-- Records supplied --
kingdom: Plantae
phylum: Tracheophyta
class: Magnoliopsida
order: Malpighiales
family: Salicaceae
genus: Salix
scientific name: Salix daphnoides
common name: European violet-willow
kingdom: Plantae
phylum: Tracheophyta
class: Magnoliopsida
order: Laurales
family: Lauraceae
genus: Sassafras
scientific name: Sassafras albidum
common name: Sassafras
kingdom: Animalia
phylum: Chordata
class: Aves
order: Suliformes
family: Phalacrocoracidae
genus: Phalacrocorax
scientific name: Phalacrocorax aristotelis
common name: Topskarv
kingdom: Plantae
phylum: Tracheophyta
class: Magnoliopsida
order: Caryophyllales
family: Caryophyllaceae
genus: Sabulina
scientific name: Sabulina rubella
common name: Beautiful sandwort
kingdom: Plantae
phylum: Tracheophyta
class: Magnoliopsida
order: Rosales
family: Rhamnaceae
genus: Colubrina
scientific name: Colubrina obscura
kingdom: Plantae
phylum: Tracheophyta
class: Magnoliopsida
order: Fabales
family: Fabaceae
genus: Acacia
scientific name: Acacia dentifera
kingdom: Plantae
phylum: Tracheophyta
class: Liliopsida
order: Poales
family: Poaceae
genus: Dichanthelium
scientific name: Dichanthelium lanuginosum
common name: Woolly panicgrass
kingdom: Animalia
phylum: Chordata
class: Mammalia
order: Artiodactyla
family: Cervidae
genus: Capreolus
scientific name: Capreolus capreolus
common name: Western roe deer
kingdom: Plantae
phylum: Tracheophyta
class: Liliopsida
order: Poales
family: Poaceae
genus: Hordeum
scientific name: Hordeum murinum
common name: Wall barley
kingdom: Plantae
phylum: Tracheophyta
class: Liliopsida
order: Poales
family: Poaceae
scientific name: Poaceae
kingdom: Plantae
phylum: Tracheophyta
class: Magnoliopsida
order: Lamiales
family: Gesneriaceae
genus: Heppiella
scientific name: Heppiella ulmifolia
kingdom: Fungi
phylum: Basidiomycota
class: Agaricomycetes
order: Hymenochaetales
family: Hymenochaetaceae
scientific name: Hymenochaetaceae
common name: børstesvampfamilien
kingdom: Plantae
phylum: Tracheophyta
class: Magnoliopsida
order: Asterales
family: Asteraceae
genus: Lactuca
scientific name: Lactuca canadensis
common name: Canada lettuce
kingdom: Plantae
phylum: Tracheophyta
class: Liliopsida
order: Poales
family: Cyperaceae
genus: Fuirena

-- Task details --
Substitute "vernacular name" for every occurrence of "common name" throughout all the items, and reproduce them otherwise unchanged.

-- Solution for this problem --
kingdom: Plantae
phylum: Tracheophyta
class: Magnoliopsida
order: Malpighiales
family: Salicaceae
genus: Salix
scientific name: Salix daphnoides
vernacular name: European violet-willow
kingdom: Plantae
phylum: Tracheophyta
class: Magnoliopsida
order: Laurales
family: Lauraceae
genus: Sassafras
scientific name: Sassafras albidum
vernacular name: Sassafras
kingdom: Animalia
phylum: Chordata
class: Aves
order: Suliformes
family: Phalacrocoracidae
genus: Phalacrocorax
scientific name: Phalacrocorax aristotelis
vernacular name: Topskarv
kingdom: Plantae
phylum: Tracheophyta
class: Magnoliopsida
order: Caryophyllales
family: Caryophyllaceae
genus: Sabulina
scientific name: Sabulina rubella
vernacular name: Beautiful sandwort
kingdom: Plantae
phylum: Tracheophyta
class: Magnoliopsida
order: Rosales
family: Rhamnaceae
genus: Colubrina
scientific name: Colubrina obscura
kingdom: Plantae
phylum: Tracheophyta
class: Magnoliopsida
order: Fabales
family: Fabaceae
genus: Acacia
scientific name: Acacia dentifera
kingdom: Plantae
phylum: Tracheophyta
class: Liliopsida
order: Poales
family: Poaceae
genus: Dichanthelium
scientific name: Dichanthelium lanuginosum
vernacular name: Woolly panicgrass
kingdom: Animalia
phylum: Chordata
class: Mammalia
order: Artiodactyla
family: Cervidae
genus: Capreolus
scientific name: Capreolus capreolus
vernacular name: Western roe deer
kingdom: Plantae
phylum: Tracheophyta
class: Liliopsida
order: Poales
family: Poaceae
genus: Hordeum
scientific name: Hordeum murinum
vernacular name: Wall barley
kingdom: Plantae
phylum: Tracheophyta
class: Liliopsida
order: Poales
family: Poaceae
scientific name: Poaceae
kingdom: Plantae
phylum: Tracheophyta
class: Magnoliopsida
order: Lamiales
family: Gesneriaceae
genus: Heppiella
scientific name: Heppiella ulmifolia
kingdom: Fungi
phylum: Basidiomycota
class: Agaricomycetes
order: Hymenochaetales
family: Hymenochaetaceae
scientific name: Hymenochaetaceae
vernacular name: børstesvampfamilien
kingdom: Plantae
phylum: Tracheophyta
class: Magnoliopsida
order: Asterales
family: Asteraceae
genus: Lactuca
scientific name: Lactuca canadensis
vernacular name: Canada lettuce
kingdom: Plantae
phylum: Tracheophyta
class: Liliopsida
order: Poales
family: Cyperaceae
genus: Fuirena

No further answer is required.